▶ [Exercise]
Output, without alteration, the first line of the entries and each line after it, stopping with the line that contains "evolving, it is".

####################

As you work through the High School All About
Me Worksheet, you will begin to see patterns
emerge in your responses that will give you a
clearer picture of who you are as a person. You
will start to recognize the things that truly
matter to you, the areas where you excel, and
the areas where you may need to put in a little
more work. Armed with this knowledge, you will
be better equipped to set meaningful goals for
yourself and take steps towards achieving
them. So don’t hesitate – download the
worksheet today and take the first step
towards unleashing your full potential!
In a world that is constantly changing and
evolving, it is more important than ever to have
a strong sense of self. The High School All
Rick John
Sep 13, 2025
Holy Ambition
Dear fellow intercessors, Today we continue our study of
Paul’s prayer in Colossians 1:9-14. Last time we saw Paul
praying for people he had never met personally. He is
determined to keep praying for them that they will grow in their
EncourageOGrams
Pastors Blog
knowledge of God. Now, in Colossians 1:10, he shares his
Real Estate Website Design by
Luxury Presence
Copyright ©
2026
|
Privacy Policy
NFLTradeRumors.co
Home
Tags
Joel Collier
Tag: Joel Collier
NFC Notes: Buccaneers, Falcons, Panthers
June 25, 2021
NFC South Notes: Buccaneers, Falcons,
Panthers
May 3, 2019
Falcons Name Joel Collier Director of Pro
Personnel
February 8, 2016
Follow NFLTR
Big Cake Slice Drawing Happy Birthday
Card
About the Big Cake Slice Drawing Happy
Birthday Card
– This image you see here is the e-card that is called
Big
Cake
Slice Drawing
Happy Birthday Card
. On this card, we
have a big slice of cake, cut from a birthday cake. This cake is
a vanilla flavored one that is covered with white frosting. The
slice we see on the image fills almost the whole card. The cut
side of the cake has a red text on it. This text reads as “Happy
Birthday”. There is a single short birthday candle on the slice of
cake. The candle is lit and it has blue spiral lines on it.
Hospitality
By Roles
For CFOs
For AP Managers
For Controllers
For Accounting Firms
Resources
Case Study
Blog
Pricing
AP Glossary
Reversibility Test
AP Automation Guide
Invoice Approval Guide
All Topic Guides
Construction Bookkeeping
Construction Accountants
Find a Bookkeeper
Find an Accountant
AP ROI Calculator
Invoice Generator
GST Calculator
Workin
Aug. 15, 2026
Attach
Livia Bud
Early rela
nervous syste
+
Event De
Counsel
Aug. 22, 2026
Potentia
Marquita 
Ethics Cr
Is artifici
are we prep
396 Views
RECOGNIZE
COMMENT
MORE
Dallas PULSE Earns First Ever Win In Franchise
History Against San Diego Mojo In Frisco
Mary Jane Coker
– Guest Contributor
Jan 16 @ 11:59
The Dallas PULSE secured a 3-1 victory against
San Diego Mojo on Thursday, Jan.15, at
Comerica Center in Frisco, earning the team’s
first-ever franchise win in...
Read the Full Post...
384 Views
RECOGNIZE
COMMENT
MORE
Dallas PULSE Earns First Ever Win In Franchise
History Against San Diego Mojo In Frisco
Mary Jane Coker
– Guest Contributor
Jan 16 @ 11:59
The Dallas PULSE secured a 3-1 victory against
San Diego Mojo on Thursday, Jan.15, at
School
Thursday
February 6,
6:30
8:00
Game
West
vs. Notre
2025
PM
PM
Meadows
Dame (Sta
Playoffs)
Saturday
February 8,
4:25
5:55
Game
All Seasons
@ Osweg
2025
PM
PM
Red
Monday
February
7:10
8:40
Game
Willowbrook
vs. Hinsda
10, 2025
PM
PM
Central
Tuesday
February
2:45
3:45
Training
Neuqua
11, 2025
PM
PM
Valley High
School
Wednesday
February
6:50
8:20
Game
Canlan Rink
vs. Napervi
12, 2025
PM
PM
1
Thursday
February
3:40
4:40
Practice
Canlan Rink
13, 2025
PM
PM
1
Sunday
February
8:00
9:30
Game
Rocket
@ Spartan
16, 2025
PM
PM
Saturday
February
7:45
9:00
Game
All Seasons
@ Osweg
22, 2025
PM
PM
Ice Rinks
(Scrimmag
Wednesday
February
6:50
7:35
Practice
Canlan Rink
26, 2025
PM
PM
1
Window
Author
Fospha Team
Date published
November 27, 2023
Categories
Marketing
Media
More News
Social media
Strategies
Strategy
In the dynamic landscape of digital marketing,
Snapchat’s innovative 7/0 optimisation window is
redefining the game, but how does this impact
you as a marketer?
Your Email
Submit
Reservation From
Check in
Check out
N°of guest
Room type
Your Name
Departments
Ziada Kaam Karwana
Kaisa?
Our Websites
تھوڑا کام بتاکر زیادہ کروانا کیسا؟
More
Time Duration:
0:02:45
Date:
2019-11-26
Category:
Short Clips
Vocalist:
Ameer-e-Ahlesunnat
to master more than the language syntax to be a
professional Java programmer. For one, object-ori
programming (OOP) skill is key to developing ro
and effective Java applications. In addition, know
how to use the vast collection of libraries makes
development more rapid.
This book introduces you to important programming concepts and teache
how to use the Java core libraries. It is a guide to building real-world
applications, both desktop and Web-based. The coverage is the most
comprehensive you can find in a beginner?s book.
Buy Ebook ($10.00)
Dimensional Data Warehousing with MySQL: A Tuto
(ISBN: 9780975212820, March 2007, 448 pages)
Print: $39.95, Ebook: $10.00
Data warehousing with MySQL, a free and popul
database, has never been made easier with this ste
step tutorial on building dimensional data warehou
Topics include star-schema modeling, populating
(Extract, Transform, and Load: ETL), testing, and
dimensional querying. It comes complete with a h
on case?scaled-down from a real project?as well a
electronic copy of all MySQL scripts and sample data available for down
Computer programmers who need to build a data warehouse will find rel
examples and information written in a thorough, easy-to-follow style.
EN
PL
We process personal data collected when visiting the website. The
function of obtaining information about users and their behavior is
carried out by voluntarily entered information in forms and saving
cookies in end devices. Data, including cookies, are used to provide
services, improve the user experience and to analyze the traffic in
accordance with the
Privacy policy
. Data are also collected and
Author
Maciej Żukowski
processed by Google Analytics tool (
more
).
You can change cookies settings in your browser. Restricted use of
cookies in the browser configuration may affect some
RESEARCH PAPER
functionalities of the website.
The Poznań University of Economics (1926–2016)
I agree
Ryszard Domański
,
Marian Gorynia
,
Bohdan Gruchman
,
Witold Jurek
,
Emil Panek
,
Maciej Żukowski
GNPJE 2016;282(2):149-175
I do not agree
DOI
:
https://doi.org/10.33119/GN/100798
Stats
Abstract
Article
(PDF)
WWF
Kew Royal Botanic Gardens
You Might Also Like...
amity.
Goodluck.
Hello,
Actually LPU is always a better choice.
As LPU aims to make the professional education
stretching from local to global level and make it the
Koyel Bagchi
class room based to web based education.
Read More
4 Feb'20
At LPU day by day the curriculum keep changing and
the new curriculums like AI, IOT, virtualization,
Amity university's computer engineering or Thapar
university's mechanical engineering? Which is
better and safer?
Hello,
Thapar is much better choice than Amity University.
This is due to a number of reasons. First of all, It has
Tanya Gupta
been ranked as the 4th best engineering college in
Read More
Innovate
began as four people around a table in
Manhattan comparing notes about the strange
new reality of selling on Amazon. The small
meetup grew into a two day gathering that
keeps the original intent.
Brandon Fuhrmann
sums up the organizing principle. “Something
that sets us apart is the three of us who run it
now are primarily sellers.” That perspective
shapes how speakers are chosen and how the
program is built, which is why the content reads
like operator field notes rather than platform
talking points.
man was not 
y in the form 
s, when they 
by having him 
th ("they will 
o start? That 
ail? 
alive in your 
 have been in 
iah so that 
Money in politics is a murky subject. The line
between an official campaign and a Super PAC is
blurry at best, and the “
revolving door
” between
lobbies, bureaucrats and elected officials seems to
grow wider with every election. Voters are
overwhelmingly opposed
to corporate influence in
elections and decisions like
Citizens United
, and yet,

####################

▶ [Finished task]
As you work through the High School All About
Me Worksheet, you will begin to see patterns
emerge in your responses that will give you a
clearer picture of who you are as a person. You
will start to recognize the things that truly
matter to you, the areas where you excel, and
the areas where you may need to put in a little
more work. Armed with this knowledge, you will
be better equipped to set meaningful goals for
yourself and take steps towards achieving
them. So don’t hesitate – download the
worksheet today and take the first step
towards unleashing your full potential!
In a world that is constantly changing and
evolving, it is more important than ever to have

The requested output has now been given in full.